__EXERCISE BRIEF__:
Nothing but the line containing "(562, 363) = (555, 358): can" and the lines that follow it to the end of the material below should appear in the answer, each copied exactly.

__INFORMATION PROVIDED__:

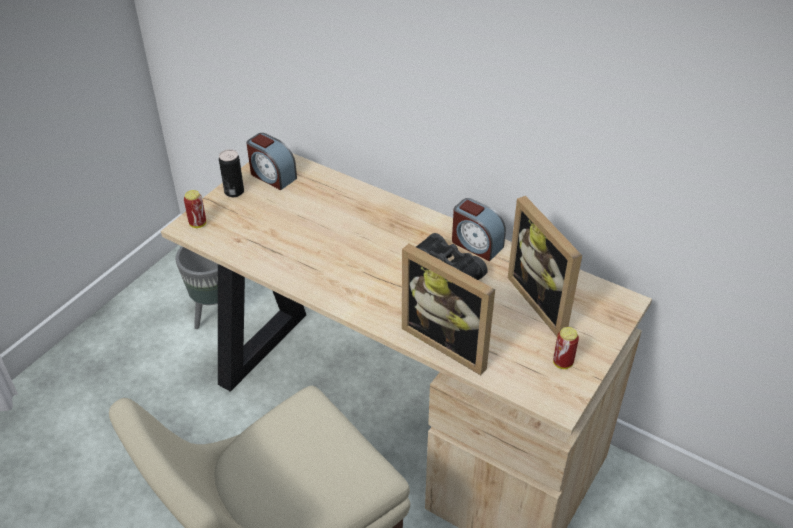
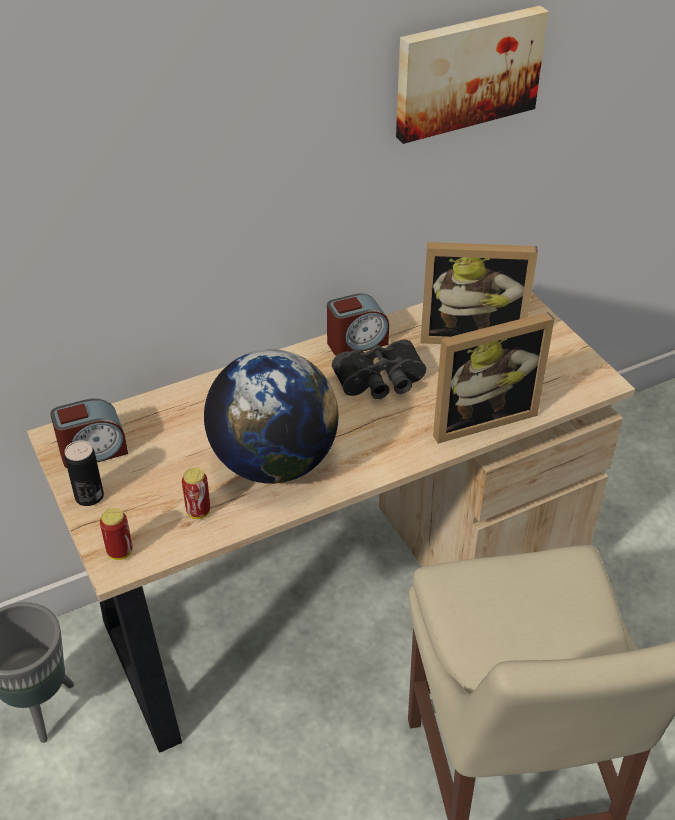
camera: 60 degrees left, 0 degrees up
(319, 254) = (273, 462): none -> globe
(562, 363) = (555, 358): can -> can (198, 511)
(633, 82) = (467, 71): none -> picture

__OUTPUT BELOW__:
(562, 363) = (555, 358): can -> can (198, 511)
(633, 82) = (467, 71): none -> picture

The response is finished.